**Records to use:**
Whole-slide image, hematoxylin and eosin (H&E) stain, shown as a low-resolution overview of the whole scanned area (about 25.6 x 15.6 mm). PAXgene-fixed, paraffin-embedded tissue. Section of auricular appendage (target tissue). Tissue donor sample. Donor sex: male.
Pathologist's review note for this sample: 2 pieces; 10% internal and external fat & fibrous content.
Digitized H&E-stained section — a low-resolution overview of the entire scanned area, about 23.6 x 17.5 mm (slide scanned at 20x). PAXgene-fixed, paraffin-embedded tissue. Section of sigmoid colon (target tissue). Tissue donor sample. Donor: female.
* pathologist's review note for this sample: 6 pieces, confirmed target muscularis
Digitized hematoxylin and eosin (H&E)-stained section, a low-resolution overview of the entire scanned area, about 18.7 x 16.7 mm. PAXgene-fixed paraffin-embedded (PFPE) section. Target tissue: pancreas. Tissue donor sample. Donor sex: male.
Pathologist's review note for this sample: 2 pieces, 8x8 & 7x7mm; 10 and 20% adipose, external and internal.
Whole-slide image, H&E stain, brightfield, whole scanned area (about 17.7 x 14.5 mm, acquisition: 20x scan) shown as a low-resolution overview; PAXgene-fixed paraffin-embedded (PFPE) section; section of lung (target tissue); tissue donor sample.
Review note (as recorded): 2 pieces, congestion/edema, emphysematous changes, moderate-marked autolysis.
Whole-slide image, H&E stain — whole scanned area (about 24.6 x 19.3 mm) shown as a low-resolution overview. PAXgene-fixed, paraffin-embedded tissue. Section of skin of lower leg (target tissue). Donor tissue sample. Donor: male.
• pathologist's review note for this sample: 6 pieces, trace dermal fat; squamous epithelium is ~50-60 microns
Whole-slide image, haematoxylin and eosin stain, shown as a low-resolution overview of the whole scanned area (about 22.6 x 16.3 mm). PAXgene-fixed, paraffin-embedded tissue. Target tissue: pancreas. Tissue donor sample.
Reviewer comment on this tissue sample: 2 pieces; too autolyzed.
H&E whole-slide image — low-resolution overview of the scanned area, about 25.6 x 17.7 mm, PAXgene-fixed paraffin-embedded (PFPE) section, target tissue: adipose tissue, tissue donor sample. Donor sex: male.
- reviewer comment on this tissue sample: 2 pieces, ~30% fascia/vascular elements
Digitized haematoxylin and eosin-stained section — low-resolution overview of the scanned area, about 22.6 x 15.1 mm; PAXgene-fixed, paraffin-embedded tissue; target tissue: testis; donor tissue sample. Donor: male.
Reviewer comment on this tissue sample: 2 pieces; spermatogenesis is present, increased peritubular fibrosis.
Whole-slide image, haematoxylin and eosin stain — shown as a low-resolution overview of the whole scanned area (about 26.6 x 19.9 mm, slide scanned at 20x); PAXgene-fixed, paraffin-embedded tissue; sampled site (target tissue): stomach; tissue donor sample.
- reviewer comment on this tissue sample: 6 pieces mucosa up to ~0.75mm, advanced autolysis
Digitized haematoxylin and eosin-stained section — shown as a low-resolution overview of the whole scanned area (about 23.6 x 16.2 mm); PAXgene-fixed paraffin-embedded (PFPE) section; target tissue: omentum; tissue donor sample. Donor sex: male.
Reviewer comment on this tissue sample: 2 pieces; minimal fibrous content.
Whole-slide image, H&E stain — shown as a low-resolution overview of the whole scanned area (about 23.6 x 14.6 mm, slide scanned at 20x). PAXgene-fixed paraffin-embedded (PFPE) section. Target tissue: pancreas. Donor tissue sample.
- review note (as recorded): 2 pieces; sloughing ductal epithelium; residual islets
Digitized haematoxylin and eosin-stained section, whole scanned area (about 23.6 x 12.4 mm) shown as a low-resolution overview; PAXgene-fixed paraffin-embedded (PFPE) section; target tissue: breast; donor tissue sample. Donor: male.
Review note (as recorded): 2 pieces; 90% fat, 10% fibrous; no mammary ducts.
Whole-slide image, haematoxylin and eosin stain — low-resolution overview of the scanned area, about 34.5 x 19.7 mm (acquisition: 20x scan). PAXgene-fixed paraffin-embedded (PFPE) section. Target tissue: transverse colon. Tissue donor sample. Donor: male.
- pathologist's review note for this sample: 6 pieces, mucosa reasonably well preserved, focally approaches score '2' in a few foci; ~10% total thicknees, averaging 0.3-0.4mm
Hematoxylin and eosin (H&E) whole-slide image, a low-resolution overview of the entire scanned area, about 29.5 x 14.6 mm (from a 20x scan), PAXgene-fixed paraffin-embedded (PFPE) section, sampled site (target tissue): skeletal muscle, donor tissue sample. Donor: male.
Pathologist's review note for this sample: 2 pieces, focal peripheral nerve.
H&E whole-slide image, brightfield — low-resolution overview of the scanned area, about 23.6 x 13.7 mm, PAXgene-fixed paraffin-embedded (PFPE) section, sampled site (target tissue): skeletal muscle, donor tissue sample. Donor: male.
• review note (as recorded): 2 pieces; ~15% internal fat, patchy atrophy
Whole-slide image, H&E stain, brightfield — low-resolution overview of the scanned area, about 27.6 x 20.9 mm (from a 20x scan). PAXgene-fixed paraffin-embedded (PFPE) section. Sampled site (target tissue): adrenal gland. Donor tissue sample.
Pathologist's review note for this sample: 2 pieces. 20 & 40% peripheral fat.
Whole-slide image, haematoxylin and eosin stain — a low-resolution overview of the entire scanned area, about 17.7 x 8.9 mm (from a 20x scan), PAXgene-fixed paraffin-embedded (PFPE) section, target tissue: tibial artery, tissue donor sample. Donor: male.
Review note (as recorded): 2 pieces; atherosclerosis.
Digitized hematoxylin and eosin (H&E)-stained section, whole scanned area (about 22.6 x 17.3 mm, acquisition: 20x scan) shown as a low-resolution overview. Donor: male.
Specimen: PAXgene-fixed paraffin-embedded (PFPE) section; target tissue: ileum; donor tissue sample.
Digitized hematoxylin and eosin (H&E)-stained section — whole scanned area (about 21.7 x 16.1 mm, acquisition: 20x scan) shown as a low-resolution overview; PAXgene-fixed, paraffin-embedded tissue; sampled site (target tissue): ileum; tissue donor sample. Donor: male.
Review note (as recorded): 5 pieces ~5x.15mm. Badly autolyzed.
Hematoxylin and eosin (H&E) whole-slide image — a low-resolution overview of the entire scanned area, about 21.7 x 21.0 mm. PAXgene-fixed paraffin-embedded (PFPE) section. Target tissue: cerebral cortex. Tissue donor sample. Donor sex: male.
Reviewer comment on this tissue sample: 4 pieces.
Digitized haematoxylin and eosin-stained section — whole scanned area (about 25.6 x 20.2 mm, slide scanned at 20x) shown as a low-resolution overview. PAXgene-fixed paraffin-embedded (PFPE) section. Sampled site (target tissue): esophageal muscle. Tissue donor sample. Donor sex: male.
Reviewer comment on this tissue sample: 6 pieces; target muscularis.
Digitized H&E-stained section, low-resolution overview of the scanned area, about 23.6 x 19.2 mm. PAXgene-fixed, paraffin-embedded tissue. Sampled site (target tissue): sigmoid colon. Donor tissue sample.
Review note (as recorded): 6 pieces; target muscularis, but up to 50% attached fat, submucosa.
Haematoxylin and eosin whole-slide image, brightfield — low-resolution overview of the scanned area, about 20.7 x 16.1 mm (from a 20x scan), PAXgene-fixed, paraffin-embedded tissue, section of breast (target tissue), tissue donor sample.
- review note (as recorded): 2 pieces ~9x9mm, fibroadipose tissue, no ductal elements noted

**What to work on:** Every entry should be given again exactly as written.

**Exercise result:**
Whole-slide image, hematoxylin and eosin (H&E) stain, shown as a low-resolution overview of the whole scanned area (about 25.6 x 15.6 mm). PAXgene-fixed, paraffin-embedded tissue. Section of auricular appendage (target tissue). Tissue donor sample. Donor sex: male.
Pathologist's review note for this sample: 2 pieces; 10% internal and external fat & fibrous content.
Digitized H&E-stained section — a low-resolution overview of the entire scanned area, about 23.6 x 17.5 mm (slide scanned at 20x). PAXgene-fixed, paraffin-embedded tissue. Section of sigmoid colon (target tissue). Tissue donor sample. Donor: female.
* pathologist's review note for this sample: 6 pieces, confirmed target muscularis
Digitized hematoxylin and eosin (H&E)-stained section, a low-resolution overview of the entire scanned area, about 18.7 x 16.7 mm. PAXgene-fixed paraffin-embedded (PFPE) section. Target tissue: pancreas. Tissue donor sample. Donor sex: male.
Pathologist's review note for this sample: 2 pieces, 8x8 & 7x7mm; 10 and 20% adipose, external and internal.
Whole-slide image, H&E stain, brightfield, whole scanned area (about 17.7 x 14.5 mm, acquisition: 20x scan) shown as a low-resolution overview; PAXgene-fixed paraffin-embedded (PFPE) section; section of lung (target tissue); tissue donor sample.
Review note (as recorded): 2 pieces, congestion/edema, emphysematous changes, moderate-marked autolysis.
Whole-slide image, H&E stain — whole scanned area (about 24.6 x 19.3 mm) shown as a low-resolution overview. PAXgene-fixed, paraffin-embedded tissue. Section of skin of lower leg (target tissue). Donor tissue sample. Donor: male.
• pathologist's review note for this sample: 6 pieces, trace dermal fat; squamous epithelium is ~50-60 microns
Whole-slide image, haematoxylin and eosin stain, shown as a low-resolution overview of the whole scanned area (about 22.6 x 16.3 mm). PAXgene-fixed, paraffin-embedded tissue. Target tissue: pancreas. Tissue donor sample.
Reviewer comment on this tissue sample: 2 pieces; too autolyzed.
H&E whole-slide image — low-resolution overview of the scanned area, about 25.6 x 17.7 mm, PAXgene-fixed paraffin-embedded (PFPE) section, target tissue: adipose tissue, tissue donor sample. Donor sex: male.
- reviewer comment on this tissue sample: 2 pieces, ~30% fascia/vascular elements
Digitized haematoxylin and eosin-stained section — low-resolution overview of the scanned area, about 22.6 x 15.1 mm; PAXgene-fixed, paraffin-embedded tissue; target tissue: testis; donor tissue sample. Donor: male.
Reviewer comment on this tissue sample: 2 pieces; spermatogenesis is present, increased peritubular fibrosis.
Whole-slide image, haematoxylin and eosin stain — shown as a low-resolution overview of the whole scanned area (about 26.6 x 19.9 mm, slide scanned at 20x); PAXgene-fixed, paraffin-embedded tissue; sampled site (target tissue): stomach; tissue donor sample.
- reviewer comment on this tissue sample: 6 pieces mucosa up to ~0.75mm, advanced autolysis
Digitized haematoxylin and eosin-stained section — shown as a low-resolution overview of the whole scanned area (about 23.6 x 16.2 mm); PAXgene-fixed paraffin-embedded (PFPE) section; target tissue: omentum; tissue donor sample. Donor sex: male.
Reviewer comment on this tissue sample: 2 pieces; minimal fibrous content.
Whole-slide image, H&E stain — shown as a low-resolution overview of the whole scanned area (about 23.6 x 14.6 mm, slide scanned at 20x). PAXgene-fixed paraffin-embedded (PFPE) section. Target tissue: pancreas. Donor tissue sample.
- review note (as recorded): 2 pieces; sloughing ductal epithelium; residual islets
Digitized haematoxylin and eosin-stained section, whole scanned area (about 23.6 x 12.4 mm) shown as a low-resolution overview; PAXgene-fixed paraffin-embedded (PFPE) section; target tissue: breast; donor tissue sample. Donor: male.
Review note (as recorded): 2 pieces; 90% fat, 10% fibrous; no mammary ducts.
Whole-slide image, haematoxylin and eosin stain — low-resolution overview of the scanned area, about 34.5 x 19.7 mm (acquisition: 20x scan). PAXgene-fixed paraffin-embedded (PFPE) section. Target tissue: transverse colon. Tissue donor sample. Donor: male.
- pathologist's review note for this sample: 6 pieces, mucosa reasonably well preserved, focally approaches score '2' in a few foci; ~10% total thicknees, averaging 0.3-0.4mm
Hematoxylin and eosin (H&E) whole-slide image, a low-resolution overview of the entire scanned area, about 29.5 x 14.6 mm (from a 20x scan), PAXgene-fixed paraffin-embedded (PFPE) section, sampled site (target tissue): skeletal muscle, donor tissue sample. Donor: male.
Pathologist's review note for this sample: 2 pieces, focal peripheral nerve.
H&E whole-slide image, brightfield — low-resolution overview of the scanned area, about 23.6 x 13.7 mm, PAXgene-fixed paraffin-embedded (PFPE) section, sampled site (target tissue): skeletal muscle, donor tissue sample. Donor: male.
• review note (as recorded): 2 pieces; ~15% internal fat, patchy atrophy
Whole-slide image, H&E stain, brightfield — low-resolution overview of the scanned area, about 27.6 x 20.9 mm (from a 20x scan). PAXgene-fixed paraffin-embedded (PFPE) section. Sampled site (target tissue): adrenal gland. Donor tissue sample.
Pathologist's review note for this sample: 2 pieces. 20 & 40% peripheral fat.
Whole-slide image, haematoxylin and eosin stain — a low-resolution overview of the entire scanned area, about 17.7 x 8.9 mm (from a 20x scan), PAXgene-fixed paraffin-embedded (PFPE) section, target tissue: tibial artery, tissue donor sample. Donor: male.
Review note (as recorded): 2 pieces; atherosclerosis.
Digitized hematoxylin and eosin (H&E)-stained section, whole scanned area (about 22.6 x 17.3 mm, acquisition: 20x scan) shown as a low-resolution overview. Donor: male.
Specimen: PAXgene-fixed paraffin-embedded (PFPE) section; target tissue: ileum; donor tissue sample.
Digitized hematoxylin and eosin (H&E)-stained section — whole scanned area (about 21.7 x 16.1 mm, acquisition: 20x scan) shown as a low-resolution overview; PAXgene-fixed, paraffin-embedded tissue; sampled site (target tissue): ileum; tissue donor sample. Donor: male.
Review note (as recorded): 5 pieces ~5x.15mm. Badly autolyzed.
Hematoxylin and eosin (H&E) whole-slide image — a low-resolution overview of the entire scanned area, about 21.7 x 21.0 mm. PAXgene-fixed paraffin-embedded (PFPE) section. Target tissue: cerebral cortex. Tissue donor sample. Donor sex: male.
Reviewer comment on this tissue sample: 4 pieces.
Digitized haematoxylin and eosin-stained section — whole scanned area (about 25.6 x 20.2 mm, slide scanned at 20x) shown as a low-resolution overview. PAXgene-fixed paraffin-embedded (PFPE) section. Sampled site (target tissue): esophageal muscle. Tissue donor sample. Donor sex: male.
Reviewer comment on this tissue sample: 6 pieces; target muscularis.
Digitized H&E-stained section, low-resolution overview of the scanned area, about 23.6 x 19.2 mm. PAXgene-fixed, paraffin-embedded tissue. Sampled site (target tissue): sigmoid colon. Donor tissue sample.
Review note (as recorded): 6 pieces; target muscularis, but up to 50% attached fat, submucosa.
Haematoxylin and eosin whole-slide image, brightfield — low-resolution overview of the scanned area, about 20.7 x 16.1 mm (from a 20x scan), PAXgene-fixed, paraffin-embedded tissue, section of breast (target tissue), tissue donor sample.
- review note (as recorded): 2 pieces ~9x9mm, fibroadipose tissue, no ductal elements noted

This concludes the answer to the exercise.